The data speaks for itself when assessing the scale of the pressures faced by the home office. In 2022, 74,751 asylum claims were made. Of these, 1,334 involved sexual orientation as a component of each claim. This represents 1.78% of claims (a very small portion). It should also be noted that this does not say anything about the outcomes of the claims, or what influence this had on the claims, or what else made up each claim. But it does seem to rather comprehensively undermine her own claim.

Information about the nationality of claimants where sexuality made up part of the application is also available. The most common nationalities, by some margin, were Pakistani, Bangladeshi, and Nigerian. This is important because being gay in any is highly illegal: simply being LGBTQ+ in all of these can result in a prison sentence for life, and even execution in northern Nigeria. People don’t only need to fear their governments since homophobic and transphobic violence from their fellow citizens is also very common.

It should be obvious why queer asylum seekers from extremely oppressive communities and countries may want to leave and attempt to build a new life for themselves somewhere where the state tolerates their existence. To quote Suella Braverman in her speech, “Let me be clear, there are vast swathes of the world where it is extremely difficult to be gay”. But following that inciteful statement by denying sanctuary to queer migrants fleeing persecution betrays her disingenuity. It implies that either she doesn’t understand the extent of the hardship and threat that comes with being LGBTQ+, or she does, and has concluded that it doesn’t matter. 

 

Unfortunately, it seems to be the latter.

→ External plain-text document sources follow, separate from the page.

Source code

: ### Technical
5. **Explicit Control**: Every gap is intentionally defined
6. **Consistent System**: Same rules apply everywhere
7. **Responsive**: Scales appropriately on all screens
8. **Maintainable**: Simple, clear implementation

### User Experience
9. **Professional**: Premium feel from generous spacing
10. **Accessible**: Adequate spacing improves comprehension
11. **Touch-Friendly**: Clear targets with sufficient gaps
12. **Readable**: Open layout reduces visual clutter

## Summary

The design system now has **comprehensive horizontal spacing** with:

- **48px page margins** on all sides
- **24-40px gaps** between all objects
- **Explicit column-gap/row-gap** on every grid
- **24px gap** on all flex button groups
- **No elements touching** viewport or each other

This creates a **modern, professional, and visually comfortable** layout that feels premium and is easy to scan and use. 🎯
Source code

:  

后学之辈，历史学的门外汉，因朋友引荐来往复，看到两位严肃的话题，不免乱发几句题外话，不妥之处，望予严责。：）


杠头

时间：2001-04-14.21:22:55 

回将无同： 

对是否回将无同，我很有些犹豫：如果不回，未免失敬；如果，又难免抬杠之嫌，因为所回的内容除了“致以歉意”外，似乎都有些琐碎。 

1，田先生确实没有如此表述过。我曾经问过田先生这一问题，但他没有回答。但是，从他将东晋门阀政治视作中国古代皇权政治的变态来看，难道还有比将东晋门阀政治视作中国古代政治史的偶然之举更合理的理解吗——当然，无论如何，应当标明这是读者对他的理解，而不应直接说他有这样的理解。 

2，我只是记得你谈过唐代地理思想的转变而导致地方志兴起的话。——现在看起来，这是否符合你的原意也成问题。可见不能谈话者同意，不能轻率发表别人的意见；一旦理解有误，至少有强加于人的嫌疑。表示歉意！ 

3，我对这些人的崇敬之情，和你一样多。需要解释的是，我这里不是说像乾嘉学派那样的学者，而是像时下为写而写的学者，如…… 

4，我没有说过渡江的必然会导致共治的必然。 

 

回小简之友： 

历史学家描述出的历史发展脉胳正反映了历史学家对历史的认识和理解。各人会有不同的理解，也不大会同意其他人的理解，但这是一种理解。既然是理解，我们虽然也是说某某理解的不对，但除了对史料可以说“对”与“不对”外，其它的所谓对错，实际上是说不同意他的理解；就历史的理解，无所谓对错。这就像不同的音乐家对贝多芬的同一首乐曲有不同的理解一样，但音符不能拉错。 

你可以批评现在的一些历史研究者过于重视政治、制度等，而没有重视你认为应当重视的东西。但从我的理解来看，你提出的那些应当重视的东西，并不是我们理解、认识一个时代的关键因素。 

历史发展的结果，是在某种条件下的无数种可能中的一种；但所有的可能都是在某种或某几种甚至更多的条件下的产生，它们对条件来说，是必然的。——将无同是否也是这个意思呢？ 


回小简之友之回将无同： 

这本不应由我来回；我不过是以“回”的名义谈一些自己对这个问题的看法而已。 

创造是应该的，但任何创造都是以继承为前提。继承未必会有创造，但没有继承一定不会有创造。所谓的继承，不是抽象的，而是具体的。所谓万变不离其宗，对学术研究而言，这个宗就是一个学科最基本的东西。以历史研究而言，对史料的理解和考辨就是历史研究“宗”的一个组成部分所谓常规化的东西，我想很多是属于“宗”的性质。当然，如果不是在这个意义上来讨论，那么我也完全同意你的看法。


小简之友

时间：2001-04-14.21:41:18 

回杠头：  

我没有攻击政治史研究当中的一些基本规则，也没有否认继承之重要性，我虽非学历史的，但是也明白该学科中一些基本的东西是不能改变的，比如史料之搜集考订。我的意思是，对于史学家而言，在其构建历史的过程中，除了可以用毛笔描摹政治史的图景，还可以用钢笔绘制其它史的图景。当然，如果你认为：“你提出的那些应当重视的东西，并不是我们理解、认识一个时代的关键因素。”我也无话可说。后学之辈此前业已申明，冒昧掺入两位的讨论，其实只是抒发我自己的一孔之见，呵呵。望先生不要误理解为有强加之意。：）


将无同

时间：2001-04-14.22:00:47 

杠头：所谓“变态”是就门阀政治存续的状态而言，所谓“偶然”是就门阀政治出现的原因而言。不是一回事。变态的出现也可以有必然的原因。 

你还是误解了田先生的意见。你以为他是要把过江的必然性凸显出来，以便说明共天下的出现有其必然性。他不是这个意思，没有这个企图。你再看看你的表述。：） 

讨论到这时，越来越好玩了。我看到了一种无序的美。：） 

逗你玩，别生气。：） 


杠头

So far, homophobic, transphobic, and racist rhetoric has been very successful in backing up her ‘tough on immigration’ and ‘culture war’ credentials which have catapulted her to prominence. It certainly can’t have been her ministerial accomplishments.  

At present, she is a big name with a strong following in a party in crisis. Sunak’s government has been trailing Labour in the polls for months now and Labour seems certain to triumph at the next election. Having lost donors and so much public support, a lost election would put Sunak’s leadership in contention and Braverman would be a prime candidate for succession. To that end, this abhorrent rhetoric is a means for her to appeal to the Tory membership that would be responsible for picking their next leader. She cares more about how her words are received than what she says, or what consequences they bring. In the speech in question, she called for wider review of the 1951 UN Refugee Convention – the one that established the principle that those individuals at risk from violence or persecution in their home country should not be returned there - an idea dismissed by the UK branch of the UNHRC. International consensus building to the extent of worldwide treaty reform is difficult and takes decades, the idea that the woman known for her uncompromisingly harsh rhetoric toward immigrants and minorities is capable of leading this effort seems… optimistic – unless it’s all about the optics. 

 

This idea might sound a little conspiratorial, yet it is supported by a breakdown of party discipline. In the same speech in which she denigrated the struggles of gay asylum seekers, she also claimed that multiculturalism has failed in Britain. That drew fire from fellow members of the Conservative right and was even rebuked by Sunak himself at conference. But not doing the same for her attacks on LGBTQ+ people, suggests that any taboos around homophobia may be crumbling.  

 

David Cameron’s reinvention of the Conservative brand during his time as Prime Minister provided a space for queer people, at least compared to its successors. At Braverman’s conference speech a prominent gay Tory, Andrew Boff, a member of the London Assembly, was ejected from the conference after he was heard muttering that “there’s no such thing as gender ideology”. Braverman’s escalating rhetoric is inciting hatred toward queer people and dividing her party. Scapegoating vulnerable people may aid her leadership ambitions but a nastier, more toxic party will likely deprive her colleagues of socially liberal votes.